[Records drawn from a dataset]
════════

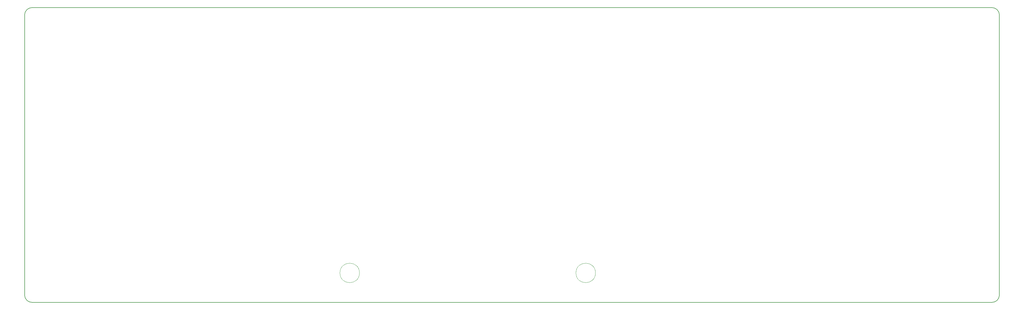
<source format=gbr>
G04 #@! TF.GenerationSoftware,KiCad,Pcbnew,5.1.5*
G04 #@! TF.CreationDate,2020-05-02T15:48:47+01:00*
G04 #@! TF.ProjectId,borsdorf,626f7273-646f-4726-962e-6b696361645f,rev?*
G04 #@! TF.SameCoordinates,Original*
G04 #@! TF.FileFunction,Profile,NP*
%FSLAX46Y46*%
G04 Gerber Fmt 4.6, Leading zero omitted, Abs format (unit mm)*
G04 Created by KiCad (PCBNEW 5.1.5) date 2020-05-02 15:48:47*
%MOMM*%
%LPD*%
G04 APERTURE LIST*
%ADD10C,0.100000*%
%ADD11C,0.150000*%
G04 APERTURE END LIST*
D10*
X143700000Y-123830000D02*
G75*
G03X143700000Y-123830000I-3150000J0D01*
G01*
X219800001Y-123830000D02*
G75*
G03X219800001Y-123830000I-3150000J0D01*
G01*
D11*
X350043750Y-40481250D02*
X350043750Y-130968750D01*
X347662500Y-38100000D02*
G75*
G02X350043750Y-40481250I0J-2381250D01*
G01*
X350043750Y-130968750D02*
G75*
G02X347662500Y-133350000I-2381250J0D01*
G01*
X38100000Y-133350000D02*
G75*
G02X35718750Y-130968750I0J2381250D01*
G01*
X35718750Y-40481250D02*
G75*
G02X38100000Y-38100000I2381250J0D01*
G01*
X35718750Y-130968750D02*
X35718750Y-40481250D01*
X347662500Y-133350000D02*
X38100000Y-133350000D01*
X38100000Y-38100000D02*
X347662500Y-38100000D01*
M02*

</source>
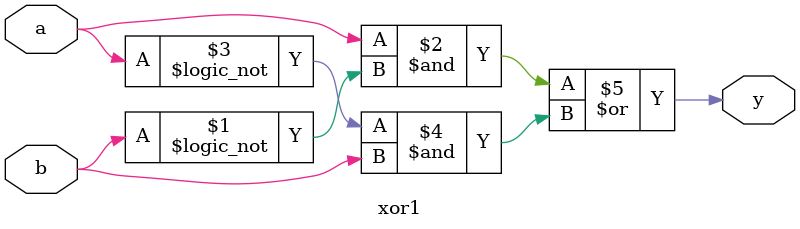
<source format=v>
`timescale 1ns / 1ps
module xor1(
    input a,
    input b,
    output y
    );
assign y=(a&!b)|(!a&b);

endmodule

</source>
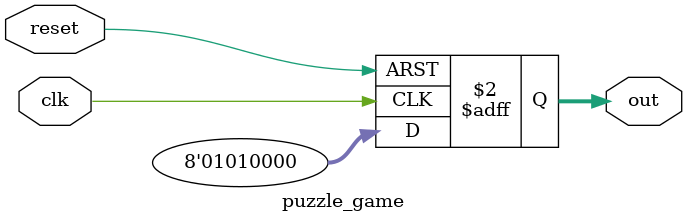
<source format=v>
module puzzle_game(
    input clk,
    input reset,
    output reg [7:0] out
);
    always @(posedge clk or posedge reset) begin
        if(reset)
            out <= "P";  // ASCII P
        else
            out <= "P";
    end
endmodule
</source>
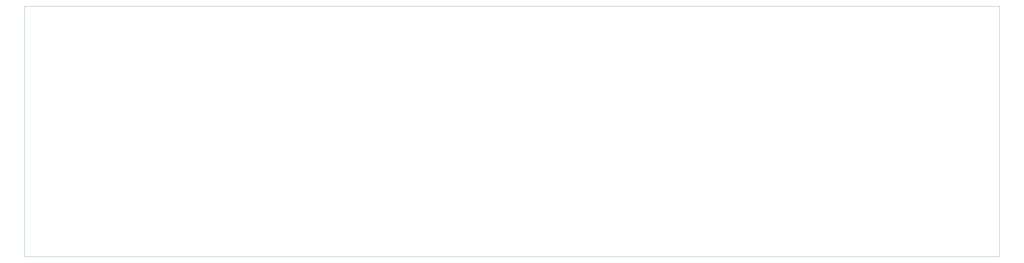
<source format=gbr>
%TF.GenerationSoftware,Altium Limited,Altium Designer,24.4.1 (13)*%
G04 Layer_Color=0*
%FSLAX45Y45*%
%MOMM*%
%TF.SameCoordinates,4FF739F8-A24E-4C84-90D3-729B67262028*%
%TF.FilePolarity,Positive*%
%TF.FileFunction,Profile,NP*%
%TF.Part,Single*%
G01*
G75*
%TA.AperFunction,Profile*%
%ADD50C,0.02540*%
D50*
X2555000Y4347500D02*
Y13347501D01*
X37554999D01*
Y4347500D01*
X2555000D01*
%TF.MD5,d0dd928ec97d21468863c439762491b3*%
M02*

</source>
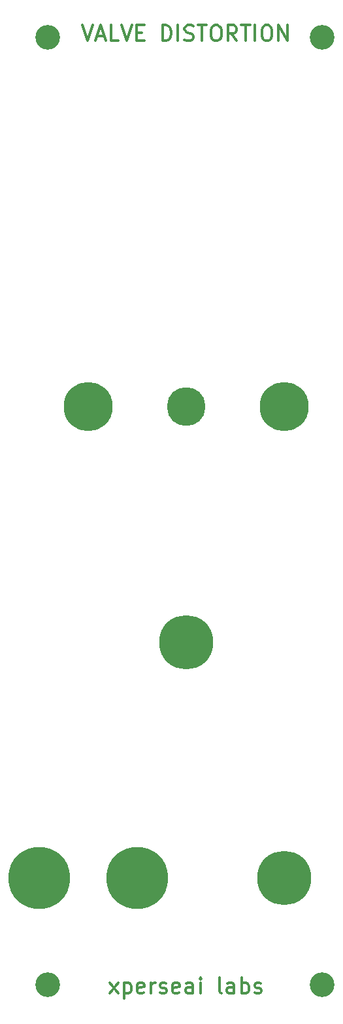
<source format=gbr>
%TF.GenerationSoftware,KiCad,Pcbnew,(6.0.5)*%
%TF.CreationDate,2023-01-21T13:23:26-05:00*%
%TF.ProjectId,valve_distortion,76616c76-655f-4646-9973-746f7274696f,rev?*%
%TF.SameCoordinates,Original*%
%TF.FileFunction,Soldermask,Top*%
%TF.FilePolarity,Negative*%
%FSLAX46Y46*%
G04 Gerber Fmt 4.6, Leading zero omitted, Abs format (unit mm)*
G04 Created by KiCad (PCBNEW (6.0.5)) date 2023-01-21 13:23:26*
%MOMM*%
%LPD*%
G01*
G04 APERTURE LIST*
%ADD10C,0.300000*%
%ADD11C,6.350000*%
%ADD12C,8.000000*%
%ADD13C,3.200000*%
%ADD14C,7.000000*%
%ADD15C,5.000000*%
G04 APERTURE END LIST*
D10*
X63551428Y-40124761D02*
X64218095Y-42124761D01*
X64884761Y-40124761D01*
X65456190Y-41553333D02*
X66408571Y-41553333D01*
X65265714Y-42124761D02*
X65932380Y-40124761D01*
X66599047Y-42124761D01*
X68218095Y-42124761D02*
X67265714Y-42124761D01*
X67265714Y-40124761D01*
X68599047Y-40124761D02*
X69265714Y-42124761D01*
X69932380Y-40124761D01*
X70599047Y-41077142D02*
X71265714Y-41077142D01*
X71551428Y-42124761D02*
X70599047Y-42124761D01*
X70599047Y-40124761D01*
X71551428Y-40124761D01*
X73932380Y-42124761D02*
X73932380Y-40124761D01*
X74408571Y-40124761D01*
X74694285Y-40220000D01*
X74884761Y-40410476D01*
X74980000Y-40600952D01*
X75075238Y-40981904D01*
X75075238Y-41267619D01*
X74980000Y-41648571D01*
X74884761Y-41839047D01*
X74694285Y-42029523D01*
X74408571Y-42124761D01*
X73932380Y-42124761D01*
X75932380Y-42124761D02*
X75932380Y-40124761D01*
X76789523Y-42029523D02*
X77075238Y-42124761D01*
X77551428Y-42124761D01*
X77741904Y-42029523D01*
X77837142Y-41934285D01*
X77932380Y-41743809D01*
X77932380Y-41553333D01*
X77837142Y-41362857D01*
X77741904Y-41267619D01*
X77551428Y-41172380D01*
X77170476Y-41077142D01*
X76980000Y-40981904D01*
X76884761Y-40886666D01*
X76789523Y-40696190D01*
X76789523Y-40505714D01*
X76884761Y-40315238D01*
X76980000Y-40220000D01*
X77170476Y-40124761D01*
X77646666Y-40124761D01*
X77932380Y-40220000D01*
X78503809Y-40124761D02*
X79646666Y-40124761D01*
X79075238Y-42124761D02*
X79075238Y-40124761D01*
X80694285Y-40124761D02*
X81075238Y-40124761D01*
X81265714Y-40220000D01*
X81456190Y-40410476D01*
X81551428Y-40791428D01*
X81551428Y-41458095D01*
X81456190Y-41839047D01*
X81265714Y-42029523D01*
X81075238Y-42124761D01*
X80694285Y-42124761D01*
X80503809Y-42029523D01*
X80313333Y-41839047D01*
X80218095Y-41458095D01*
X80218095Y-40791428D01*
X80313333Y-40410476D01*
X80503809Y-40220000D01*
X80694285Y-40124761D01*
X83551428Y-42124761D02*
X82884761Y-41172380D01*
X82408571Y-42124761D02*
X82408571Y-40124761D01*
X83170476Y-40124761D01*
X83360952Y-40220000D01*
X83456190Y-40315238D01*
X83551428Y-40505714D01*
X83551428Y-40791428D01*
X83456190Y-40981904D01*
X83360952Y-41077142D01*
X83170476Y-41172380D01*
X82408571Y-41172380D01*
X84122857Y-40124761D02*
X85265714Y-40124761D01*
X84694285Y-42124761D02*
X84694285Y-40124761D01*
X85932380Y-42124761D02*
X85932380Y-40124761D01*
X87265714Y-40124761D02*
X87646666Y-40124761D01*
X87837142Y-40220000D01*
X88027619Y-40410476D01*
X88122857Y-40791428D01*
X88122857Y-41458095D01*
X88027619Y-41839047D01*
X87837142Y-42029523D01*
X87646666Y-42124761D01*
X87265714Y-42124761D01*
X87075238Y-42029523D01*
X86884761Y-41839047D01*
X86789523Y-41458095D01*
X86789523Y-40791428D01*
X86884761Y-40410476D01*
X87075238Y-40220000D01*
X87265714Y-40124761D01*
X88980000Y-42124761D02*
X88980000Y-40124761D01*
X90122857Y-42124761D01*
X90122857Y-40124761D01*
X67122857Y-165314761D02*
X68170476Y-163981428D01*
X67122857Y-163981428D02*
X68170476Y-165314761D01*
X68932380Y-163981428D02*
X68932380Y-165981428D01*
X68932380Y-164076666D02*
X69122857Y-163981428D01*
X69503809Y-163981428D01*
X69694285Y-164076666D01*
X69789523Y-164171904D01*
X69884761Y-164362380D01*
X69884761Y-164933809D01*
X69789523Y-165124285D01*
X69694285Y-165219523D01*
X69503809Y-165314761D01*
X69122857Y-165314761D01*
X68932380Y-165219523D01*
X71503809Y-165219523D02*
X71313333Y-165314761D01*
X70932380Y-165314761D01*
X70741904Y-165219523D01*
X70646666Y-165029047D01*
X70646666Y-164267142D01*
X70741904Y-164076666D01*
X70932380Y-163981428D01*
X71313333Y-163981428D01*
X71503809Y-164076666D01*
X71599047Y-164267142D01*
X71599047Y-164457619D01*
X70646666Y-164648095D01*
X72456190Y-165314761D02*
X72456190Y-163981428D01*
X72456190Y-164362380D02*
X72551428Y-164171904D01*
X72646666Y-164076666D01*
X72837142Y-163981428D01*
X73027619Y-163981428D01*
X73599047Y-165219523D02*
X73789523Y-165314761D01*
X74170476Y-165314761D01*
X74360952Y-165219523D01*
X74456190Y-165029047D01*
X74456190Y-164933809D01*
X74360952Y-164743333D01*
X74170476Y-164648095D01*
X73884761Y-164648095D01*
X73694285Y-164552857D01*
X73599047Y-164362380D01*
X73599047Y-164267142D01*
X73694285Y-164076666D01*
X73884761Y-163981428D01*
X74170476Y-163981428D01*
X74360952Y-164076666D01*
X76075238Y-165219523D02*
X75884761Y-165314761D01*
X75503809Y-165314761D01*
X75313333Y-165219523D01*
X75218095Y-165029047D01*
X75218095Y-164267142D01*
X75313333Y-164076666D01*
X75503809Y-163981428D01*
X75884761Y-163981428D01*
X76075238Y-164076666D01*
X76170476Y-164267142D01*
X76170476Y-164457619D01*
X75218095Y-164648095D01*
X77884761Y-165314761D02*
X77884761Y-164267142D01*
X77789523Y-164076666D01*
X77599047Y-163981428D01*
X77218095Y-163981428D01*
X77027619Y-164076666D01*
X77884761Y-165219523D02*
X77694285Y-165314761D01*
X77218095Y-165314761D01*
X77027619Y-165219523D01*
X76932380Y-165029047D01*
X76932380Y-164838571D01*
X77027619Y-164648095D01*
X77218095Y-164552857D01*
X77694285Y-164552857D01*
X77884761Y-164457619D01*
X78837142Y-165314761D02*
X78837142Y-163981428D01*
X78837142Y-163314761D02*
X78741904Y-163410000D01*
X78837142Y-163505238D01*
X78932380Y-163410000D01*
X78837142Y-163314761D01*
X78837142Y-163505238D01*
X81599047Y-165314761D02*
X81408571Y-165219523D01*
X81313333Y-165029047D01*
X81313333Y-163314761D01*
X83218095Y-165314761D02*
X83218095Y-164267142D01*
X83122857Y-164076666D01*
X82932380Y-163981428D01*
X82551428Y-163981428D01*
X82360952Y-164076666D01*
X83218095Y-165219523D02*
X83027619Y-165314761D01*
X82551428Y-165314761D01*
X82360952Y-165219523D01*
X82265714Y-165029047D01*
X82265714Y-164838571D01*
X82360952Y-164648095D01*
X82551428Y-164552857D01*
X83027619Y-164552857D01*
X83218095Y-164457619D01*
X84170476Y-165314761D02*
X84170476Y-163314761D01*
X84170476Y-164076666D02*
X84360952Y-163981428D01*
X84741904Y-163981428D01*
X84932380Y-164076666D01*
X85027619Y-164171904D01*
X85122857Y-164362380D01*
X85122857Y-164933809D01*
X85027619Y-165124285D01*
X84932380Y-165219523D01*
X84741904Y-165314761D01*
X84360952Y-165314761D01*
X84170476Y-165219523D01*
X85884761Y-165219523D02*
X86075238Y-165314761D01*
X86456190Y-165314761D01*
X86646666Y-165219523D01*
X86741904Y-165029047D01*
X86741904Y-164933809D01*
X86646666Y-164743333D01*
X86456190Y-164648095D01*
X86170476Y-164648095D01*
X85980000Y-164552857D01*
X85884761Y-164362380D01*
X85884761Y-164267142D01*
X85980000Y-164076666D01*
X86170476Y-163981428D01*
X86456190Y-163981428D01*
X86646666Y-164076666D01*
D11*
%TO.C,H6*%
X64280000Y-89480000D03*
%TD*%
D12*
%TO.C,H12*%
X70630000Y-150440000D03*
%TD*%
D13*
%TO.C,H3*%
X59080000Y-41680000D03*
%TD*%
D14*
%TO.C,H9*%
X76980000Y-119960000D03*
%TD*%
D15*
%TO.C,H8*%
X76980000Y-89480000D03*
%TD*%
D12*
%TO.C,H11*%
X57930000Y-150440000D03*
%TD*%
D11*
%TO.C,H7*%
X89680000Y-89480000D03*
%TD*%
D13*
%TO.C,H5*%
X94640000Y-164180000D03*
%TD*%
%TO.C,H4*%
X94640000Y-41680000D03*
%TD*%
%TO.C,H2*%
X59080000Y-164180000D03*
%TD*%
D14*
%TO.C,H10*%
X89680000Y-150440000D03*
%TD*%
M02*

</source>
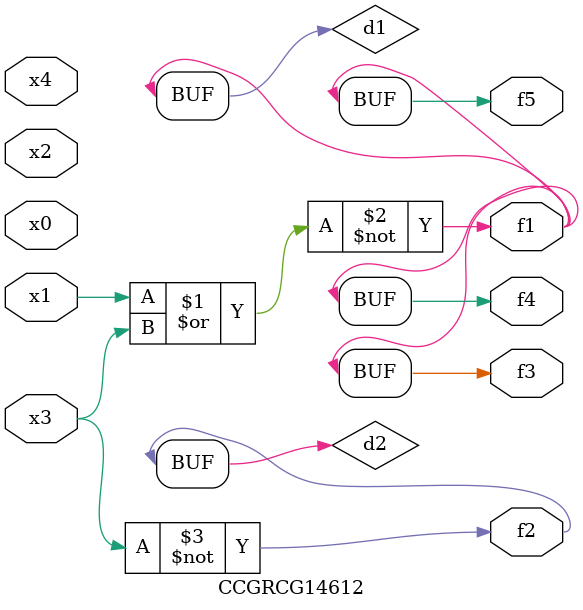
<source format=v>
module CCGRCG14612(
	input x0, x1, x2, x3, x4,
	output f1, f2, f3, f4, f5
);

	wire d1, d2;

	nor (d1, x1, x3);
	not (d2, x3);
	assign f1 = d1;
	assign f2 = d2;
	assign f3 = d1;
	assign f4 = d1;
	assign f5 = d1;
endmodule

</source>
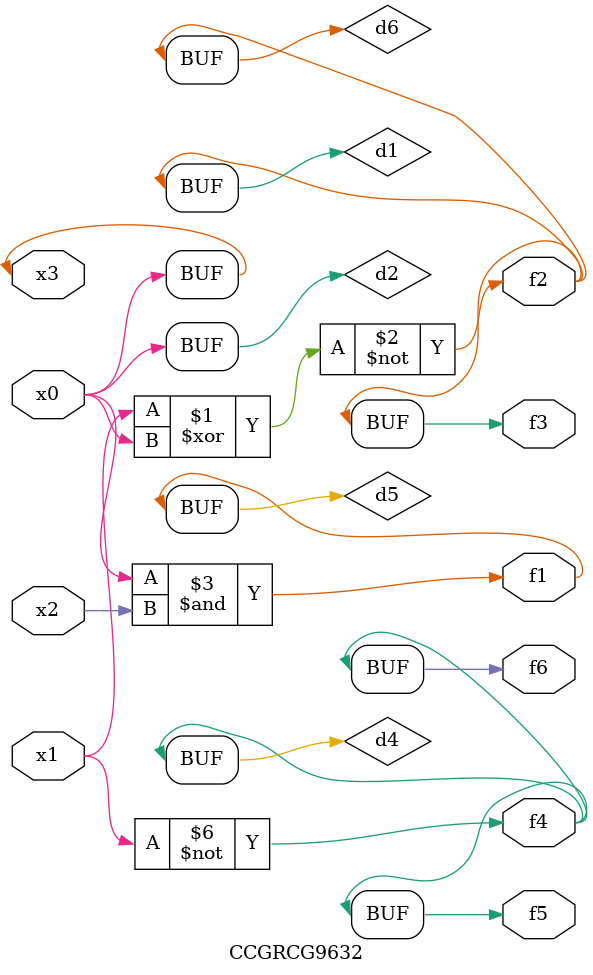
<source format=v>
module CCGRCG9632(
	input x0, x1, x2, x3,
	output f1, f2, f3, f4, f5, f6
);

	wire d1, d2, d3, d4, d5, d6;

	xnor (d1, x1, x3);
	buf (d2, x0, x3);
	nand (d3, x0, x2);
	not (d4, x1);
	nand (d5, d3);
	or (d6, d1);
	assign f1 = d5;
	assign f2 = d6;
	assign f3 = d6;
	assign f4 = d4;
	assign f5 = d4;
	assign f6 = d4;
endmodule

</source>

════════

◆ **ABOUT THIS TASK**
Make an exact copy of the lines above, beginning with the line with "X2555000D01*" and ending with the line with "X68599047Y-40124761D02*", and keep the pictures out of it.

◆ **TASK ANSWER**
X2555000D01*
%TF.MD5,d0dd928ec97d21468863c439762491b3*%
M02*

</source>
<source format=gbr>
%TF.GenerationSoftware,KiCad,Pcbnew,(6.0.5)*%
%TF.CreationDate,2023-01-21T13:23:26-05:00*%
%TF.ProjectId,valve_distortion,76616c76-655f-4646-9973-746f7274696f,rev?*%
%TF.SameCoordinates,Original*%
%TF.FileFunction,Soldermask,Top*%
%TF.FilePolarity,Negative*%
%FSLAX46Y46*%
G04 Gerber Fmt 4.6, Leading zero omitted, Abs format (unit mm)*
G04 Created by KiCad (PCBNEW (6.0.5)) date 2023-01-21 13:23:26*
%MOMM*%
%LPD*%
G01*
G04 APERTURE LIST*
%ADD10C,0.300000*%
%ADD11C,6.350000*%
%ADD12C,8.000000*%
%ADD13C,3.200000*%
%ADD14C,7.000000*%
%ADD15C,5.000000*%
G04 APERTURE END LIST*
D10*
X63551428Y-40124761D02*
X64218095Y-42124761D01*
X64884761Y-40124761D01*
X65456190Y-41553333D02*
X66408571Y-41553333D01*
X65265714Y-42124761D02*
X65932380Y-40124761D01*
X66599047Y-42124761D01*
X68218095Y-42124761D02*
X67265714Y-42124761D01*
X67265714Y-40124761D01*
X68599047Y-40124761D02*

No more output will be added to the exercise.